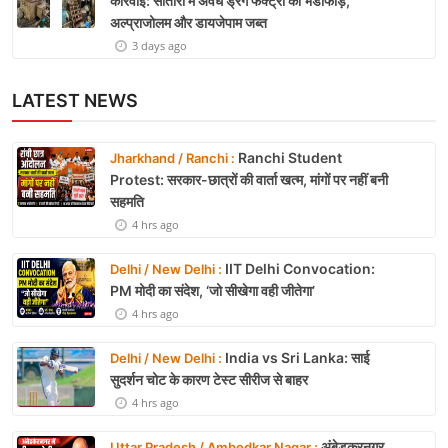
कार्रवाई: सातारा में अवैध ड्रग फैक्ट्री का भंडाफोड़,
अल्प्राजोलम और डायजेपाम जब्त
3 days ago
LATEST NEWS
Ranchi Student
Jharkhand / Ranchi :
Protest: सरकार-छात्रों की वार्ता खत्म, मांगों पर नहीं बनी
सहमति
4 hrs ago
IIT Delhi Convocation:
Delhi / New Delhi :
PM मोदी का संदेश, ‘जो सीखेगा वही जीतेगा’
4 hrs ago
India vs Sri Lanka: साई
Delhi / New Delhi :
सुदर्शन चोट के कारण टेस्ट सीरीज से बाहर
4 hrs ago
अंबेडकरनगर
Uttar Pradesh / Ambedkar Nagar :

...

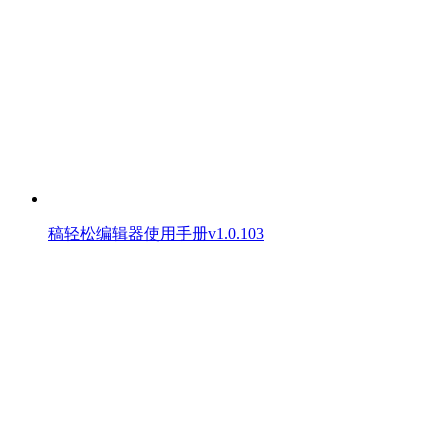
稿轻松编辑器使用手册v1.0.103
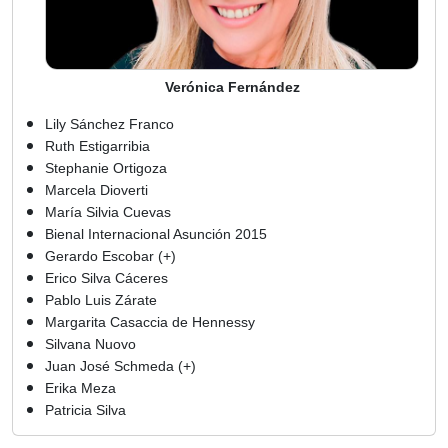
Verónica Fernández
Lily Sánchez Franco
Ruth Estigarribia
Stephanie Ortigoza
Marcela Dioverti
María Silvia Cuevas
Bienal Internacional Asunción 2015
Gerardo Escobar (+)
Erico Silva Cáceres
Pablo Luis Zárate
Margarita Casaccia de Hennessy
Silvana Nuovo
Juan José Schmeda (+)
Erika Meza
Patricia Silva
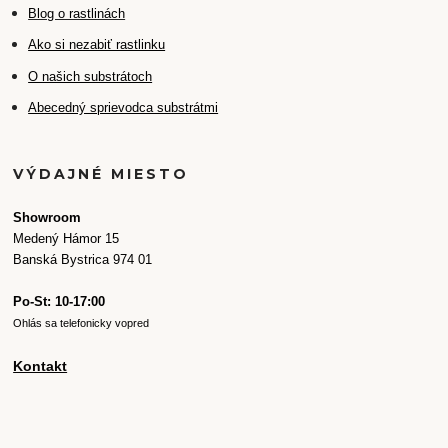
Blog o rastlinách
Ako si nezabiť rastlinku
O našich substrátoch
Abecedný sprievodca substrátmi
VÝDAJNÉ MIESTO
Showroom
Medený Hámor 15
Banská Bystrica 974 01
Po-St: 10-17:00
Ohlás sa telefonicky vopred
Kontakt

==

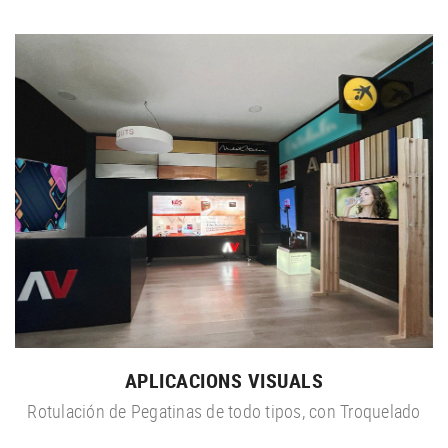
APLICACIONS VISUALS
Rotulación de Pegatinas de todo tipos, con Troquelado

Problem to work on » For this exercise, repeat exactly the lines of the data above from the one with "सुदर्शन चोट के कारण टेस्ट सीरीज से बाहर" down to the one with "Uttar Pradesh /", both end lines included.

Response area »
सुदर्शन चोट के कारण टेस्ट सीरीज से बाहर
4 hrs ago
अंबेडकरनगर
Uttar Pradesh / Ambedkar Nagar :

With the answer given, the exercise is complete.